> _Task prompt_
Select and reproduce each line of the listing below that bears the string "listopadu".

--- Data for analysis ---

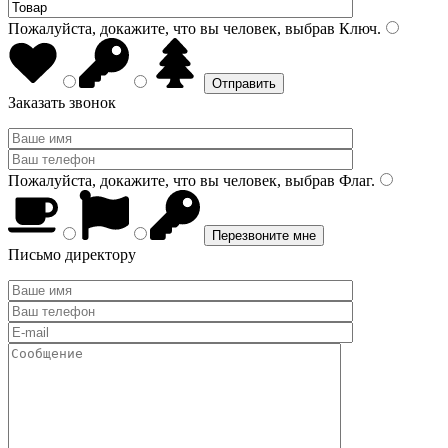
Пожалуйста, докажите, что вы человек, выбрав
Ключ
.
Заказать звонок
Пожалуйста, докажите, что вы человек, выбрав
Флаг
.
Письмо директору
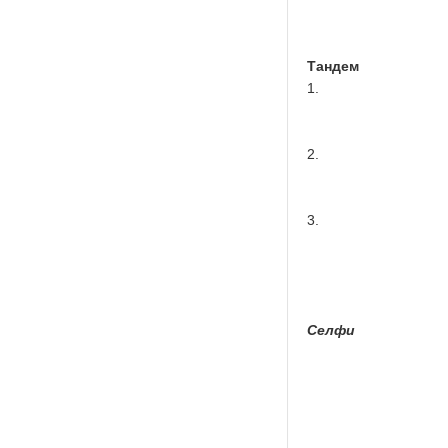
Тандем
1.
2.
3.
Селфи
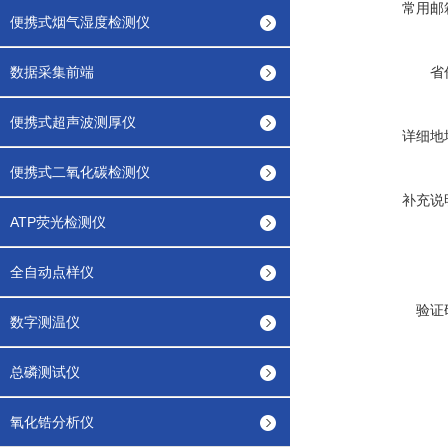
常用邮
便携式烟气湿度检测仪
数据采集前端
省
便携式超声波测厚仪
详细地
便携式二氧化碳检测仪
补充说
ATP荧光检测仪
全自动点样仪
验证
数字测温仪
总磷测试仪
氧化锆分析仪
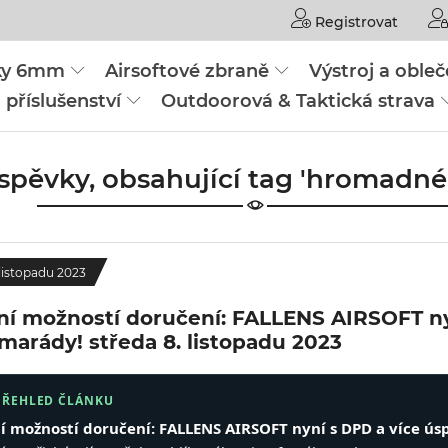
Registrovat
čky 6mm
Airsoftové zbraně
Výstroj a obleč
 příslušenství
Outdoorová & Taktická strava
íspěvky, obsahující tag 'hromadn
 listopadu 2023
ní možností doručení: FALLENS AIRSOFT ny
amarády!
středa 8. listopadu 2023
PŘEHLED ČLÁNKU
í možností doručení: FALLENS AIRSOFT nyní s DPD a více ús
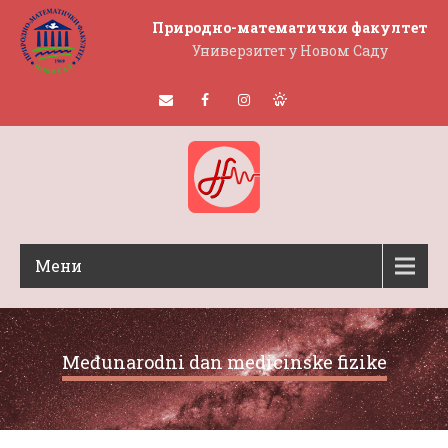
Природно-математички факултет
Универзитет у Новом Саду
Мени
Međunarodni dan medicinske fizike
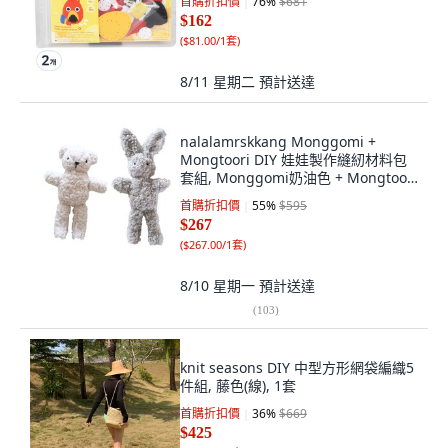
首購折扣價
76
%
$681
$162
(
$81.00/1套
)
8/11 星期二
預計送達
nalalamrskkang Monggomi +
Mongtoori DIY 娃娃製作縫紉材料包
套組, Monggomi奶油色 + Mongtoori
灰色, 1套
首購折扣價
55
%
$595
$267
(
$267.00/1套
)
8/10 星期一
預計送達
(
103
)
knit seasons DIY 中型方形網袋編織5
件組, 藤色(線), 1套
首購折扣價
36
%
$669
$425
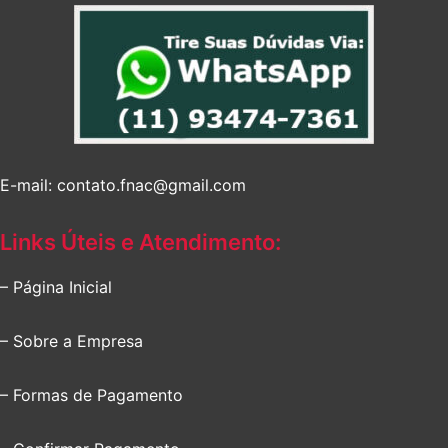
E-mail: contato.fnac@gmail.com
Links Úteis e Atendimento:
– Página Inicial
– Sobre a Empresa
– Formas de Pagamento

---
--- Data for analysis ---

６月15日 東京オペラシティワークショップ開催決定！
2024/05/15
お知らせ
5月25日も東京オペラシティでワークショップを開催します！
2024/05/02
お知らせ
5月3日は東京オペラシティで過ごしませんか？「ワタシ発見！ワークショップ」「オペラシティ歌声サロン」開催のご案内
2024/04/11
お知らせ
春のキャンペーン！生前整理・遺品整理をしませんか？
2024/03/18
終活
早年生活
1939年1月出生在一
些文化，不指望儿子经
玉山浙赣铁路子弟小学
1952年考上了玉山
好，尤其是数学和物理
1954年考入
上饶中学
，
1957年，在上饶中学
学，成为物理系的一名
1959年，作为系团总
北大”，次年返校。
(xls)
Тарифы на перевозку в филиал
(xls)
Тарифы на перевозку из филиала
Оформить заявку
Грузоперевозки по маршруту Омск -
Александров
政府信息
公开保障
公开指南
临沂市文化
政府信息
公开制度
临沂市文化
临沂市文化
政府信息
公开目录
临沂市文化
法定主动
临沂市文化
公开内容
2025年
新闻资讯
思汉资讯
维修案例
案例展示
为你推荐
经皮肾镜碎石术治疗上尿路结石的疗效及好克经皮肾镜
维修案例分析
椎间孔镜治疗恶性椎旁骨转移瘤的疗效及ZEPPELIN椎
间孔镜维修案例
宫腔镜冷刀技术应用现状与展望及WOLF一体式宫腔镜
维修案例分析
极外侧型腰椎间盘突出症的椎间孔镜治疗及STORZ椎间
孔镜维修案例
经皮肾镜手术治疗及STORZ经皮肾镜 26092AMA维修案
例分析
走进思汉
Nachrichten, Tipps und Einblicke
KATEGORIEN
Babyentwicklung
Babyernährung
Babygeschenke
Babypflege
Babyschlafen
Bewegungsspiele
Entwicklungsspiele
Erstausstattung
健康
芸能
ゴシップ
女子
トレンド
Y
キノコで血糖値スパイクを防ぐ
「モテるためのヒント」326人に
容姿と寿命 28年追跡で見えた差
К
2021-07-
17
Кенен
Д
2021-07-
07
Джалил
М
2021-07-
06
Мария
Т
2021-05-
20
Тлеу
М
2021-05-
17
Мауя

---

> _Solved exercise_
 listopadu 2023
středa 8. listopadu 2023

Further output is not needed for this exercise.